- RECORDS FOR PROCESSING
····················
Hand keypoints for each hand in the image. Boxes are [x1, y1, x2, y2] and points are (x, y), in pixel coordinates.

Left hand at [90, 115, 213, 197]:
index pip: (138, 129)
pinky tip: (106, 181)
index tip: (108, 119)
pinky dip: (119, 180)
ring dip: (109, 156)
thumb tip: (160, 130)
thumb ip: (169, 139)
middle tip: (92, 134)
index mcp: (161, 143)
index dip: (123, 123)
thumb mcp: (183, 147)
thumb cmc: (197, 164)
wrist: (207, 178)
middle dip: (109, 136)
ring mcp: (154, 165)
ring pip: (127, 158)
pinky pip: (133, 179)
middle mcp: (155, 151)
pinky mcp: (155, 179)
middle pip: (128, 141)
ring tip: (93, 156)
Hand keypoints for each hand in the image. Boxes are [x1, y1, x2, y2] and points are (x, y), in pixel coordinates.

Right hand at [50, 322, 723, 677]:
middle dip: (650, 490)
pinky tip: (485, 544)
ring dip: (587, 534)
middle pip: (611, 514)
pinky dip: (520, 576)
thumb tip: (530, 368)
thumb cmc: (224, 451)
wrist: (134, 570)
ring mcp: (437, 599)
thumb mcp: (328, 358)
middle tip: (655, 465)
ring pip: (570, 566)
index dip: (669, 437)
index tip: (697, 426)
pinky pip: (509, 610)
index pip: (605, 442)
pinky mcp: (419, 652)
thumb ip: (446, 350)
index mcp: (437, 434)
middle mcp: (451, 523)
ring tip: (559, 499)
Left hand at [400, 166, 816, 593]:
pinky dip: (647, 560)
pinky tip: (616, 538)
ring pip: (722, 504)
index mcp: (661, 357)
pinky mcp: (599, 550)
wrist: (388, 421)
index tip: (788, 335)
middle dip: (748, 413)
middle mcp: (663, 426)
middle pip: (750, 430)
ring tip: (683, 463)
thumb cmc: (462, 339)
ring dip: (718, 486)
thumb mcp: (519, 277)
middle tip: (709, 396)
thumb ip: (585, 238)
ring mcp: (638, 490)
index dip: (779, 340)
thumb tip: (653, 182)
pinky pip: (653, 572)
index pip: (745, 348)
····················
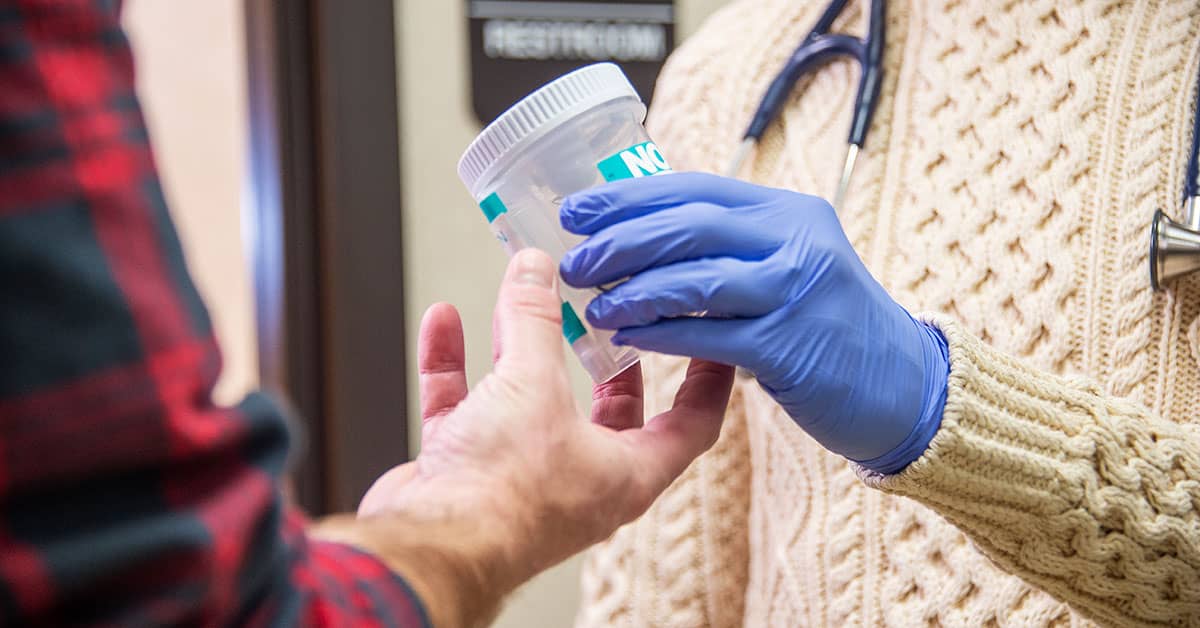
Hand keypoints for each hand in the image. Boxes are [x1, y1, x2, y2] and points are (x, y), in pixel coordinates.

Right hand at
····················
- GOAL OF THE EXERCISE
Please transcribe exactly the lines above from the line that has "index dip: (669, 437)" up to and including the line that has "pinky tip: (616, 538)"; no other line belongs in the answer.

- EXERCISE RESULT
index dip: (669, 437)
index tip: (697, 426)
pinky pip: (509, 610)
index pip: (605, 442)
pinky mcp: (419, 652)
thumb ip: (446, 350)
index mcp: (437, 434)
middle mcp: (451, 523)
ring tip: (559, 499)
Left hand at [400, 166, 816, 593]:
pinky dip: (647, 560)
pinky tip: (616, 538)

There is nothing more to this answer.